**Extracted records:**
↓

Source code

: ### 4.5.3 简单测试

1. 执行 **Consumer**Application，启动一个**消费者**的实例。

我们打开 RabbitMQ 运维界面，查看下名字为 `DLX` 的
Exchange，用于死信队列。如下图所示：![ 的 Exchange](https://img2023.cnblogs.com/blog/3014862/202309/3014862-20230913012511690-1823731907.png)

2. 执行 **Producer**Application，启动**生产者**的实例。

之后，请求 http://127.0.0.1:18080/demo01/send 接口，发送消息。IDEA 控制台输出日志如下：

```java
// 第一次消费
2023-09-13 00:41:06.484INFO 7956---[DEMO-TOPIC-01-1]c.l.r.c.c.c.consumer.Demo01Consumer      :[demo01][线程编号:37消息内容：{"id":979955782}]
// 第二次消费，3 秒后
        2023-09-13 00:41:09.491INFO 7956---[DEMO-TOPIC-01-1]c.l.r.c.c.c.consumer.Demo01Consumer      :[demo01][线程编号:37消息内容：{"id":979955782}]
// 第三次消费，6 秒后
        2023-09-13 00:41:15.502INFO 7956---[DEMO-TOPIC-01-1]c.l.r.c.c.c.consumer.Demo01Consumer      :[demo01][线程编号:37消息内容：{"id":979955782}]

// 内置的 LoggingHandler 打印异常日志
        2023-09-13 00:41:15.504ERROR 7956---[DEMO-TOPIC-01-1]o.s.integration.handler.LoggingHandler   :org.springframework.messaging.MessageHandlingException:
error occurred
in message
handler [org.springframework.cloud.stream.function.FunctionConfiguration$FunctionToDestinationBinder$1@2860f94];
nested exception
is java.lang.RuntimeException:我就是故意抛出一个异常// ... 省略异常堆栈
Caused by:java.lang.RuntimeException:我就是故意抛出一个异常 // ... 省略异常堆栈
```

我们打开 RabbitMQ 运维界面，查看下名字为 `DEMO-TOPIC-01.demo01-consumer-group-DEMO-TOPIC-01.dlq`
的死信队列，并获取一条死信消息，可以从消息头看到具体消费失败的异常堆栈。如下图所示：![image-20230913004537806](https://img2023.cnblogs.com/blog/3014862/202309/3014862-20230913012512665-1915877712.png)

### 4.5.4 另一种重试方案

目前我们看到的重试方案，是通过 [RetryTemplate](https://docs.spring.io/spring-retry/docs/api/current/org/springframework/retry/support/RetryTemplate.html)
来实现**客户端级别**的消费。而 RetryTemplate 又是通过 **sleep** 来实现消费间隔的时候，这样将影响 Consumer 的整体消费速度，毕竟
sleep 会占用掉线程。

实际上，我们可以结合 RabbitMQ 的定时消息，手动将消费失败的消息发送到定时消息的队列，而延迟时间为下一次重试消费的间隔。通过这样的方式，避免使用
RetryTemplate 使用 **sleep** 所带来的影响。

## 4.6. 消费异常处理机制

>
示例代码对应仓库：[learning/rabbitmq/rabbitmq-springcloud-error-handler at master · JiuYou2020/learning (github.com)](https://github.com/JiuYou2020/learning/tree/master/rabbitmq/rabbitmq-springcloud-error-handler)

↑
↓

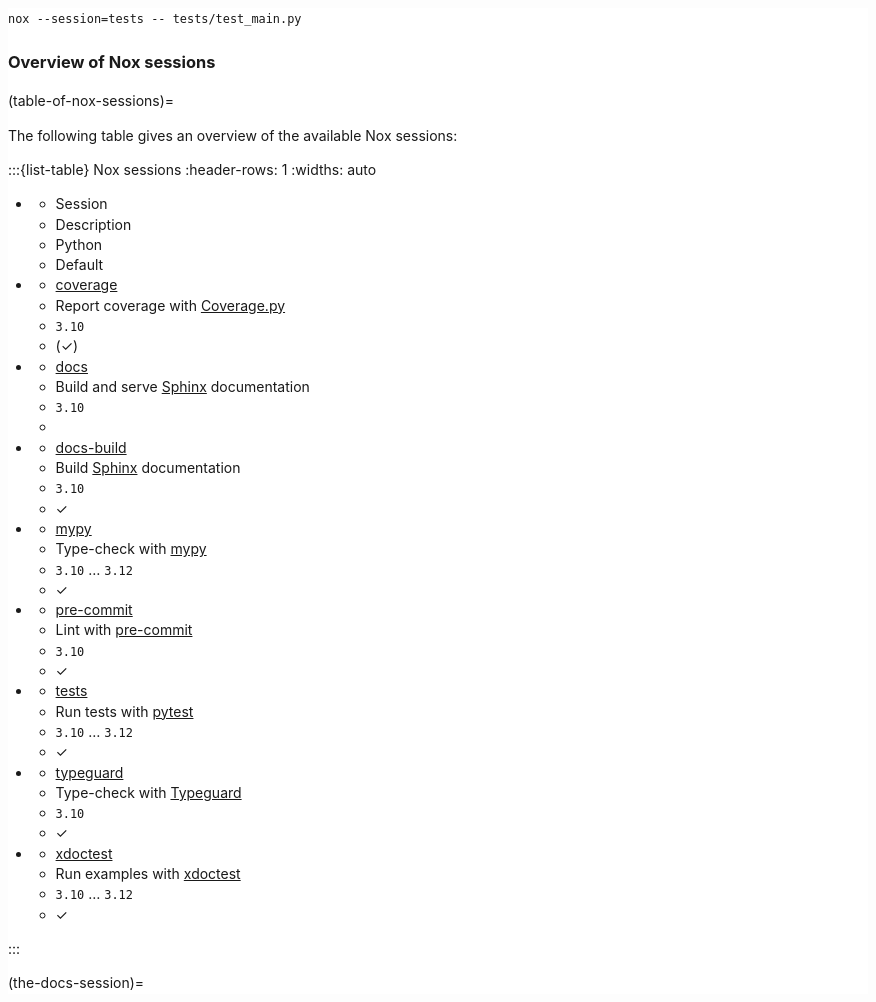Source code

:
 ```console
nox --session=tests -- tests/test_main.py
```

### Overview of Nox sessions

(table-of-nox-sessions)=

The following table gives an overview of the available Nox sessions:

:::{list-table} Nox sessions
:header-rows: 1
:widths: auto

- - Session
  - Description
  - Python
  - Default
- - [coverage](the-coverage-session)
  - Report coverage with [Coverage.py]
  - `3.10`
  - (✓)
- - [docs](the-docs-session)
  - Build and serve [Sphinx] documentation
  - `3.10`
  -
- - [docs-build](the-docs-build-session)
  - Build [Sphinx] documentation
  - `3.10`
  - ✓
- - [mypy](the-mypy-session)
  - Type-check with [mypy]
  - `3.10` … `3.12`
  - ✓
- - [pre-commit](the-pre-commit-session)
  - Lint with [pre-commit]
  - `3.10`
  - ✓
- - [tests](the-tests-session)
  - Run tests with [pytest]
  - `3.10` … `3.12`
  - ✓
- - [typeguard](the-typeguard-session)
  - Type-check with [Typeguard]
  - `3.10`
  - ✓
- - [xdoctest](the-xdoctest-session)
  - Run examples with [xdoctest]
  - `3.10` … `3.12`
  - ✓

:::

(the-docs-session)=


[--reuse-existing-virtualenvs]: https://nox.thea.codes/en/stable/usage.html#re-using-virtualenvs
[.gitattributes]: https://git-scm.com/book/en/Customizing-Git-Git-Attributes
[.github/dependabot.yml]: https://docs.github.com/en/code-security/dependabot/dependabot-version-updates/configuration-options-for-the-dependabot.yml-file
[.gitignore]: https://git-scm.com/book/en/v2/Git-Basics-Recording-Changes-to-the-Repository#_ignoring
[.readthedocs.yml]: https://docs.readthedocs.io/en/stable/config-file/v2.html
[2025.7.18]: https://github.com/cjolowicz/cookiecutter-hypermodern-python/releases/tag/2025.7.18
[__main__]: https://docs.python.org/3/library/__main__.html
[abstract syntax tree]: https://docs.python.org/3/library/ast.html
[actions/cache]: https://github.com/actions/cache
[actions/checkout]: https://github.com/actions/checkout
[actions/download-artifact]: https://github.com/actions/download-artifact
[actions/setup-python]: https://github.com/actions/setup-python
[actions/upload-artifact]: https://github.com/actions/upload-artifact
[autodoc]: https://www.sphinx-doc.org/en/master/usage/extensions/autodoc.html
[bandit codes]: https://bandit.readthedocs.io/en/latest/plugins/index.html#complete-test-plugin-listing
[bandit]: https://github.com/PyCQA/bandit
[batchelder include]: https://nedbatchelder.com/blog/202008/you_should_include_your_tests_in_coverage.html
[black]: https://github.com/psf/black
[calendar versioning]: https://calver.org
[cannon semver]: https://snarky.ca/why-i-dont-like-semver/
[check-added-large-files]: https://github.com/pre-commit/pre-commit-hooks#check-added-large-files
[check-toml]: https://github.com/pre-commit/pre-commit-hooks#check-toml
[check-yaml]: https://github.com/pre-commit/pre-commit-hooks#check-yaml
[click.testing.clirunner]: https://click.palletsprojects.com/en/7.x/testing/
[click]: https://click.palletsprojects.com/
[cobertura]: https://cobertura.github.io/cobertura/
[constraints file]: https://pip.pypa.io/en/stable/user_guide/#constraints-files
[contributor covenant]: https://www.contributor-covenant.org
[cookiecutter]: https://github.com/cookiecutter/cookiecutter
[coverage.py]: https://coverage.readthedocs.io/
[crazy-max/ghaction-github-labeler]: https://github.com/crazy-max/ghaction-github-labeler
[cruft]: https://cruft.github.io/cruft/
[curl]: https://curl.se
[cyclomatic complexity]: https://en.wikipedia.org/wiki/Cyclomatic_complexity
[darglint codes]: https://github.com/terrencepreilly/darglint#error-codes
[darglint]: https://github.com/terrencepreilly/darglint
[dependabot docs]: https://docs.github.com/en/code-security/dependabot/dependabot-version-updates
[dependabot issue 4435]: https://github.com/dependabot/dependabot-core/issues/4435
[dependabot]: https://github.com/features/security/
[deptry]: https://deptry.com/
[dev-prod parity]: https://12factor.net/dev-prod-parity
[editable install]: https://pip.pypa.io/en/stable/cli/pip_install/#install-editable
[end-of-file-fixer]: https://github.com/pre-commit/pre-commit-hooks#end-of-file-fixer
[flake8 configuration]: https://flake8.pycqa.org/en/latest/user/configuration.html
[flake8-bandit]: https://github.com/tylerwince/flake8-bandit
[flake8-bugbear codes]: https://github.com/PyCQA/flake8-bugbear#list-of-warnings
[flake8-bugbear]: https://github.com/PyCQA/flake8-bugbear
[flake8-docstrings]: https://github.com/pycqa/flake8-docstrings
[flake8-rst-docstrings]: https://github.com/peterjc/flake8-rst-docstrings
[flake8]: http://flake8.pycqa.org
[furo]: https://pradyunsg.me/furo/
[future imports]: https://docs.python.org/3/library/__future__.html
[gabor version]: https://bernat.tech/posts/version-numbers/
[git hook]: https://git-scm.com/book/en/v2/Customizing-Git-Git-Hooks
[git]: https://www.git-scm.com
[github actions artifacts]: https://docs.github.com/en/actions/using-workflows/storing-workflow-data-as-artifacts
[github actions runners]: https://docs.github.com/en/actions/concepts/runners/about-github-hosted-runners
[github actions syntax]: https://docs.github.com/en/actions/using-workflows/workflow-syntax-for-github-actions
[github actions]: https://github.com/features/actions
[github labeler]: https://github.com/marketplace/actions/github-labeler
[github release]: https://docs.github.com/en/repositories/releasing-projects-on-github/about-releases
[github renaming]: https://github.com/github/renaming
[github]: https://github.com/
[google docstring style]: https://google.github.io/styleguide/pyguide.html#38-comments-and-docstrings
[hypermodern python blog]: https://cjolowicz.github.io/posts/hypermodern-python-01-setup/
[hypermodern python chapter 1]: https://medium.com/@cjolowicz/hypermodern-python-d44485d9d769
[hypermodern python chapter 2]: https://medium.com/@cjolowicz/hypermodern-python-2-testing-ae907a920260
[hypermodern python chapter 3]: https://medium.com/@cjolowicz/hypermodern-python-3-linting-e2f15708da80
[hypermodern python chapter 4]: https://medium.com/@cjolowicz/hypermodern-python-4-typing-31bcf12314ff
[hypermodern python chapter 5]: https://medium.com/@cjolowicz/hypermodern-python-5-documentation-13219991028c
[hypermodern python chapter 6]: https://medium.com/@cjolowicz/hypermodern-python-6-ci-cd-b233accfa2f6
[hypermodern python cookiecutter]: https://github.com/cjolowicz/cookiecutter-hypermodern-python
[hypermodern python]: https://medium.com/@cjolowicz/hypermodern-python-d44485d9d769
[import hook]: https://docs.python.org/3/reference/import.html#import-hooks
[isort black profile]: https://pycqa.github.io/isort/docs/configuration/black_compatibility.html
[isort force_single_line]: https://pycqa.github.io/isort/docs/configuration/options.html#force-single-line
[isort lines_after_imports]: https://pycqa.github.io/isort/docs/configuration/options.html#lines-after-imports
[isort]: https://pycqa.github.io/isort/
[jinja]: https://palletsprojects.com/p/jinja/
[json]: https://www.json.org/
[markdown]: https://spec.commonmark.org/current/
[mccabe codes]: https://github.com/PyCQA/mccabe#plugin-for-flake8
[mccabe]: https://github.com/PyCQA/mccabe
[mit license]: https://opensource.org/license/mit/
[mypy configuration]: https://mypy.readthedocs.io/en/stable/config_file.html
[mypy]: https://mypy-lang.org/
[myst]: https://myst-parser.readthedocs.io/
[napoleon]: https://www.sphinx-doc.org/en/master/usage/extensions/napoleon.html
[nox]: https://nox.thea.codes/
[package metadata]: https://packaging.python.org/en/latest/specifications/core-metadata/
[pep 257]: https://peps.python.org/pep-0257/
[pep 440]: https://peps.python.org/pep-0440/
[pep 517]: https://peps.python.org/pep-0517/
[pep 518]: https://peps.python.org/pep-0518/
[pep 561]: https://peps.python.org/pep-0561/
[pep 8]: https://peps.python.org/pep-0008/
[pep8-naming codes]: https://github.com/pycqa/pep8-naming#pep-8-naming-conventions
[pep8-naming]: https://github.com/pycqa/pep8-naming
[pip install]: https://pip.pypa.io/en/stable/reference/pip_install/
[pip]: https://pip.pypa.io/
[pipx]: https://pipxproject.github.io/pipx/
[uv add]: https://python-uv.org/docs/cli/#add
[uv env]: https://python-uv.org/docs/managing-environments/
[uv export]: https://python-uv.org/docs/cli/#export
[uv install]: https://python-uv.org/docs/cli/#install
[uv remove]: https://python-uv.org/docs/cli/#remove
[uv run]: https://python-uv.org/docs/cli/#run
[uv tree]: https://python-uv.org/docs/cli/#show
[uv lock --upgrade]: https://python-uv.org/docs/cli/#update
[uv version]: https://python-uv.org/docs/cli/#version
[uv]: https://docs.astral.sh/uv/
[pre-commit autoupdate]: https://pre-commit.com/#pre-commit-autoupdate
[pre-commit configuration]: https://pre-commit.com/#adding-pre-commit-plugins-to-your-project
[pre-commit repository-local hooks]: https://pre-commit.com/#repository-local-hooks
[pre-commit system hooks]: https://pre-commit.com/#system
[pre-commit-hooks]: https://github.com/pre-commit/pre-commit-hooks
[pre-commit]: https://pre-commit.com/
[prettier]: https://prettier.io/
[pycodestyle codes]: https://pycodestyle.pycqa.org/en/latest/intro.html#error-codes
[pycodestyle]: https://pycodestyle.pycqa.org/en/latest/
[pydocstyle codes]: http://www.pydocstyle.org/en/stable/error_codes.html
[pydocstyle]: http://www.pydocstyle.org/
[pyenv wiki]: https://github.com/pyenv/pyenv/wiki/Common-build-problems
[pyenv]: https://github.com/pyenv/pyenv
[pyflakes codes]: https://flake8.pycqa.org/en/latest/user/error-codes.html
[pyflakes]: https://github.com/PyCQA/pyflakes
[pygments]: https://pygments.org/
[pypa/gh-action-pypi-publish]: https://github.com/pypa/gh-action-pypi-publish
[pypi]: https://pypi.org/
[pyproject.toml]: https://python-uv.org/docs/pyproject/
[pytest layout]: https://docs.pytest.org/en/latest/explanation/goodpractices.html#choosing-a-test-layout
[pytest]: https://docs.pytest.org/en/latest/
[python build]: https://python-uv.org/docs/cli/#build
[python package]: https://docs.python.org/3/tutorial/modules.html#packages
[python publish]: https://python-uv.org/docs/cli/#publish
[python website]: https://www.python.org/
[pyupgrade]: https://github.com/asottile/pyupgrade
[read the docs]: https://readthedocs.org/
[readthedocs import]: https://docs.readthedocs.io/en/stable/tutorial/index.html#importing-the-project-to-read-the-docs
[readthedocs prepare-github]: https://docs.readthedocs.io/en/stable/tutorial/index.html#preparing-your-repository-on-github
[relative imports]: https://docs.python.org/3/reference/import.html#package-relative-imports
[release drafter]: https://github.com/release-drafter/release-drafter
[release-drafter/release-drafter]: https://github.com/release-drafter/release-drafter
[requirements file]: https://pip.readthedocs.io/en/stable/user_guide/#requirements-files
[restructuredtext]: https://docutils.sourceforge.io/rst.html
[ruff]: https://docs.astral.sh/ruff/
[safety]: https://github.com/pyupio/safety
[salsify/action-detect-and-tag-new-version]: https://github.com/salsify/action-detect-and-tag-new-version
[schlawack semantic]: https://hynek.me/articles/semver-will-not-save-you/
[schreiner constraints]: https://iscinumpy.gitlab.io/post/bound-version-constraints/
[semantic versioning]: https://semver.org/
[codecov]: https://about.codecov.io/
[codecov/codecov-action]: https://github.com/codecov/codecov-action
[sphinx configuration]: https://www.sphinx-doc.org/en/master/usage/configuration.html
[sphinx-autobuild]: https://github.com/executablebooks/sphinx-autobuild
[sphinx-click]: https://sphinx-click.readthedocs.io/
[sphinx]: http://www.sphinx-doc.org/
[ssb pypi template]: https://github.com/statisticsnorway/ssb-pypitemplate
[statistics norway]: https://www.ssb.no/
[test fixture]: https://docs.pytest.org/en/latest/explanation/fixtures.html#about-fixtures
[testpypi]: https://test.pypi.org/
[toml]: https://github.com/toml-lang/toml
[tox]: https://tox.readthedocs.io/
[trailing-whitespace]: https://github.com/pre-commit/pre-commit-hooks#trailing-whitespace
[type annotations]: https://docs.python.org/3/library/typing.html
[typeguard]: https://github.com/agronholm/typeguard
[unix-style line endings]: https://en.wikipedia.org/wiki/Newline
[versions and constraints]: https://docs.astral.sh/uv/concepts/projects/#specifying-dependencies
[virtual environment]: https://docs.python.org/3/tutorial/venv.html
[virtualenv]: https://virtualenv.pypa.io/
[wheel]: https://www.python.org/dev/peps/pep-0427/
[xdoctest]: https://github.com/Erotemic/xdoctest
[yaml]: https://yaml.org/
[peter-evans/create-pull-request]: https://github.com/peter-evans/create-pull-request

↑

**PROBLEM DETAILS:**
Across the data above, how many lines include the word "click"? Give only the count.

**EXERCISE RESULT:**
3